Whatever the verdict, it is not an election that will herald change, say activists who bemoan the apathy in both Dravidian parties towards the well-being of the people. “It was a people’s movement that was appropriated by political outfits,” says M Krishnamoorthy, an Unorganised Workers’ Federation leader. “The Sterlite protest was not about a town or a constituency. It is symbolic of the corruption built into the political system. The people of Thoothukudi will not forget. There are tens of thousands of salt workers and casual labourers waiting for work, will anything change for them?” Among Soundararajan’s brace of promises is a job for every household, a plank she hopes will be a game-changer..

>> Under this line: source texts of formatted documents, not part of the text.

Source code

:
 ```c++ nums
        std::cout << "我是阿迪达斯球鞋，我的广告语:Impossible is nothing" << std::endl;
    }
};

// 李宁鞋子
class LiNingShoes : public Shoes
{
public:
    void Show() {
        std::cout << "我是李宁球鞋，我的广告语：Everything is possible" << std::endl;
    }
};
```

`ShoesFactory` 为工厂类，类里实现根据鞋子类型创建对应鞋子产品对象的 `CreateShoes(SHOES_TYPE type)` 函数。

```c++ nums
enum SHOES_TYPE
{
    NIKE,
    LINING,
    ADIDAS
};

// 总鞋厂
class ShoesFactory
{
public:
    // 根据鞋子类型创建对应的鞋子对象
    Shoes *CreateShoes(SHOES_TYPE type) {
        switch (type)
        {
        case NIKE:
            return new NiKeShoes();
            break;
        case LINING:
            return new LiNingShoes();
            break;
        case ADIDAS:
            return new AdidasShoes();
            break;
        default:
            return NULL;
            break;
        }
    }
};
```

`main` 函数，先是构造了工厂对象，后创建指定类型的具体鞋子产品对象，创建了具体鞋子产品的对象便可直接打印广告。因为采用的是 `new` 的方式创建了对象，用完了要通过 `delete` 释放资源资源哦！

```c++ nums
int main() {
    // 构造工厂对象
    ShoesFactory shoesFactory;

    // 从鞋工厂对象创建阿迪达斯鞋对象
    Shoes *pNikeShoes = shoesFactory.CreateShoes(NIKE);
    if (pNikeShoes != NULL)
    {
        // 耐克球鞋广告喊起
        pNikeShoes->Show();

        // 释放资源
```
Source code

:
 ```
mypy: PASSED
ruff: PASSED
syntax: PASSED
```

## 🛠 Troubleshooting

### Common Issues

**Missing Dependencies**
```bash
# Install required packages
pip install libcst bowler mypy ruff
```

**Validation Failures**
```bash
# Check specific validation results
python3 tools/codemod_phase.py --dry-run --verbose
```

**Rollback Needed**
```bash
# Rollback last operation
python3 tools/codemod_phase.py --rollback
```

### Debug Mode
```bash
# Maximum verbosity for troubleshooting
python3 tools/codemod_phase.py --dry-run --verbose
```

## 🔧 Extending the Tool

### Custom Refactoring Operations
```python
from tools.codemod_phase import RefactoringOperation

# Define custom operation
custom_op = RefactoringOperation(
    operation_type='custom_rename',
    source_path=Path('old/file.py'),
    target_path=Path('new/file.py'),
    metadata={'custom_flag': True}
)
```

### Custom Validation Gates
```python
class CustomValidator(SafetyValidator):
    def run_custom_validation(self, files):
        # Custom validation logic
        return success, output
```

Kanimozhi, on her part, sets out today to woo the cosseted Brahmin community of Alwarthirunagari. “When we talk about secularism they immediately say we are against Hindus. That’s the only narrative they have. They have nothing to say about what they can do for the people. What have they done for Hindus? The DMK has stood for social justice. Reservations cover depressed classes in the Hindu community. We have fought for the right to temple entry of all Hindus. Periyar fought for it, not the RSS,” she tells me. The convoy hugs the Thamirabarani river and the landscape shifts as we cross Athinathapuram, winding through dreamy fields of paddy and banana. But here too, there is opportunity. Kanimozhi stops to address a small flock at an unlikely place: a bund in the middle of nowhere. “This dried-up pond is called Tenkarai,” she says. “There are hundreds of such water bodies that I want to desilt and revive. It is time to clean up and rebuild.”